**WHAT YOU ARE ASKED TO DO**
Beginning with the line of the entries below that holds "bieden en om ons websitev" and ending with the line that holds "garder une activité autonome", transcribe each line exactly as written. Pictures stay out.

**RECORDS TO USE**
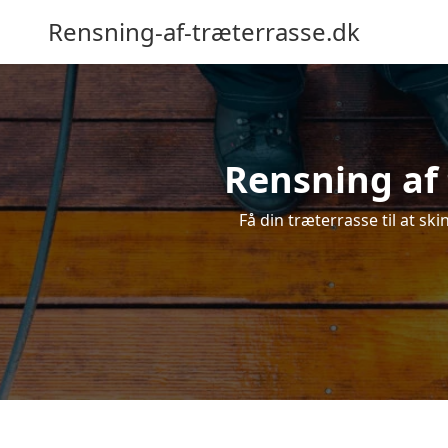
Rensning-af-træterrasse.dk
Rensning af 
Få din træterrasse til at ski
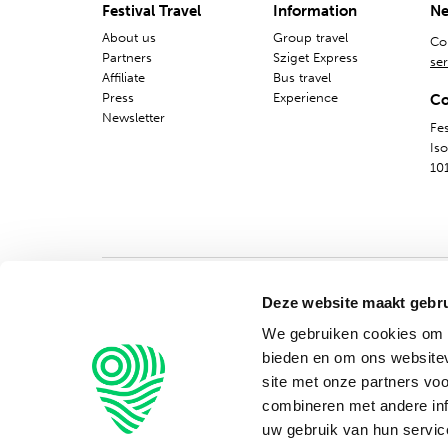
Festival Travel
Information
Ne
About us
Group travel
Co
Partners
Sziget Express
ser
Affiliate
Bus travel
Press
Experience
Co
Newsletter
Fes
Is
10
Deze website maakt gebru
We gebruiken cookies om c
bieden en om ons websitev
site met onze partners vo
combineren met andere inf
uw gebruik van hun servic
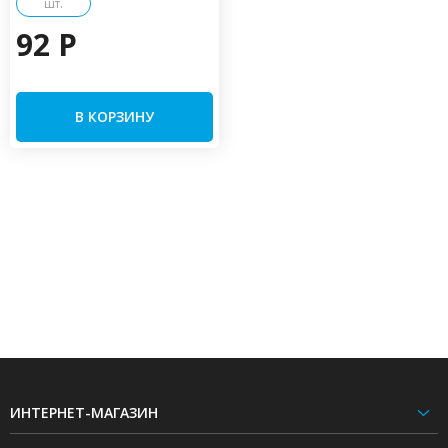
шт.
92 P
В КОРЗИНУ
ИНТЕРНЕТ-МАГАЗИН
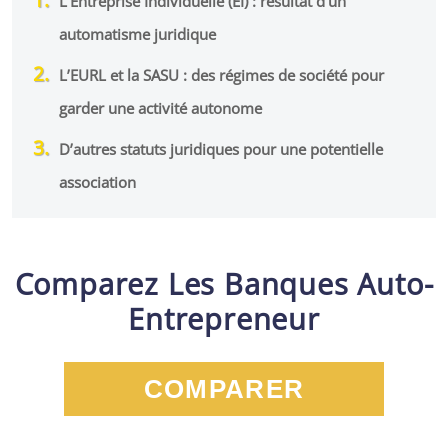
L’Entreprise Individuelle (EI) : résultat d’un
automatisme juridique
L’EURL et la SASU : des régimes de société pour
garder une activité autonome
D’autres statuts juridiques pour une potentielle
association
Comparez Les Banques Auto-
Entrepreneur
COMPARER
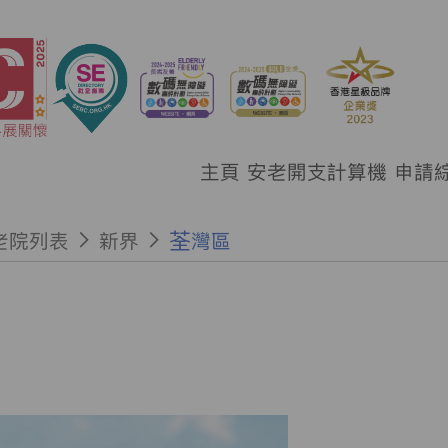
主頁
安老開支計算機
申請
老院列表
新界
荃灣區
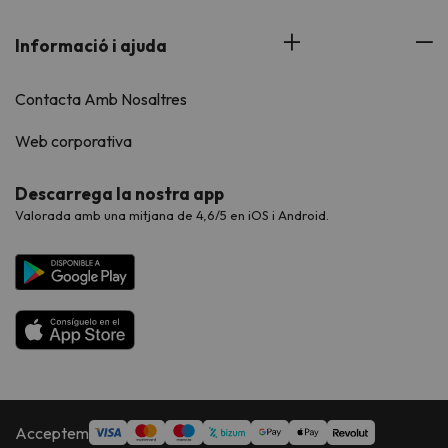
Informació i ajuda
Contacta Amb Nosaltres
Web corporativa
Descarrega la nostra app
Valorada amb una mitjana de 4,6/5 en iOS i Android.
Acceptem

--

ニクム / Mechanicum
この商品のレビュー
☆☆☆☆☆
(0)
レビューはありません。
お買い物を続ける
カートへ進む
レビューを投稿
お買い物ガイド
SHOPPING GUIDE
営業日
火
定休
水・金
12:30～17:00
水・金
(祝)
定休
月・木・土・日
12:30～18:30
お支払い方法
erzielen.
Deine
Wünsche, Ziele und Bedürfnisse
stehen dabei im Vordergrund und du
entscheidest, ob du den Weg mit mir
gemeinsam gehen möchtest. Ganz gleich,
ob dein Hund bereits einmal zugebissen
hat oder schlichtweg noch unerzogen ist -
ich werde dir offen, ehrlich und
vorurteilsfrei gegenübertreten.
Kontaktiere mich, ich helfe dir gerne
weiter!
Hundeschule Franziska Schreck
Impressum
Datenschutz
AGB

**WRITTEN SOLUTION**
bieden en om ons websitev
site met onze partners vo
combineren met andere inf
uw gebruik van hun servic
шт.
92 P
В КОРЗИНУ
ИНТЕРНЕТ-МАГАЗИН
L’Entreprise Individuelle (EI) : résultat d’un
automatisme juridique
L’EURL et la SASU : des régimes de société pour
garder une activité autonome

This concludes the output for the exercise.